Citigroup was a pioneer in the post Glass-Steagall era. Throughout the 1990s and early 2000s, Sandy Weill built a financial conglomerate that set the tone for others, such as Bank of America (BAC), Morgan Stanley (MS) and AIG (AIG) to follow. Following the crisis, it seemed that Citigroup, under Pandit’s leadership, was taking a different direction. They shed some lines of business, most notably the brokerage arm, Smith Barney, which was sold to Morgan Stanley, and became increasingly reliant on their international presence.
A return to profitability in 2010 and solid third quarter earnings released yesterday would indicate that the strategy was working. As you can see from the VectorVest chart below, however, the stock continued to languish.

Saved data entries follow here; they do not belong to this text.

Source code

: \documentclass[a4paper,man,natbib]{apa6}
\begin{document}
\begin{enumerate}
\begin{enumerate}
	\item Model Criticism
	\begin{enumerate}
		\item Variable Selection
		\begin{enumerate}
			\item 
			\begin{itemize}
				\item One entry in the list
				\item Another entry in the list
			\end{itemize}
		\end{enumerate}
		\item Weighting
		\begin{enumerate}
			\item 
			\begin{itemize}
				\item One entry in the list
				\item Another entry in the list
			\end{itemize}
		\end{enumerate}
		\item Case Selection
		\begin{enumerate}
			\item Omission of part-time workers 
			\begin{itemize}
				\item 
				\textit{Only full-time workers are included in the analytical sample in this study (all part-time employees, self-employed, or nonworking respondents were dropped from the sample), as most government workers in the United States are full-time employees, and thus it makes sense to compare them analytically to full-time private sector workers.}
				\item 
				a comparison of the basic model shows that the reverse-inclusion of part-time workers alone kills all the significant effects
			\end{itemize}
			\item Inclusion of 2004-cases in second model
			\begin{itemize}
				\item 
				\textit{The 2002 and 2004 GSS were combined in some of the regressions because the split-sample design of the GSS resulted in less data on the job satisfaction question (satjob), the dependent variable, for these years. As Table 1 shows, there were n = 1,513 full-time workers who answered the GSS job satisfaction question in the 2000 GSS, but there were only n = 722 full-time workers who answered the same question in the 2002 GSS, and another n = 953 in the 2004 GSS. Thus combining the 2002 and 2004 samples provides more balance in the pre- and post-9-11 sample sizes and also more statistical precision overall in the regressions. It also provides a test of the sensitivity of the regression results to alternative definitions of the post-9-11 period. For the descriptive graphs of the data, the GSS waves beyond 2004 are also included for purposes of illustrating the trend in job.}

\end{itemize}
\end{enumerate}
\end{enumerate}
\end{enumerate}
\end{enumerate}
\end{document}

The problem is that, in order to build a solid, resilient business for the future, Citigroup had to shrink in order to grow later, and the market is not fond of shrinkage. This is the same problem that has beset Bank of America. They have gone in almost the opposite direction to Citigroup in many ways, shedding overseas assets and concentrating on domestic lines of business, but shrinkage is shrinkage.
Herein lies the problem. The market, accustomed to exponential growth in the sector, is punishing long-term plans for smaller, but more stable companies. Should it emerge that Pandit was pushed, rather than jumped, there could be worrying consequences. Other management teams could well conclude that continuing to do “God’s work," as Goldman Sachs (GS) has done, is the better path, at least for their job security, and begin to repeat the mistakes of the past.
Growth is a great thing, but pursuing short term growth and profit from a rickety base is dangerous. The mega financial firms are still recovering from a financial crisis of historic proportions and anything that increases pressure to take on more risk by chasing short term returns must be seen as a bad thing. Unfortunately I see this morning’s news as just that. It re-enforces my conviction that, for now, the sector is best left alone.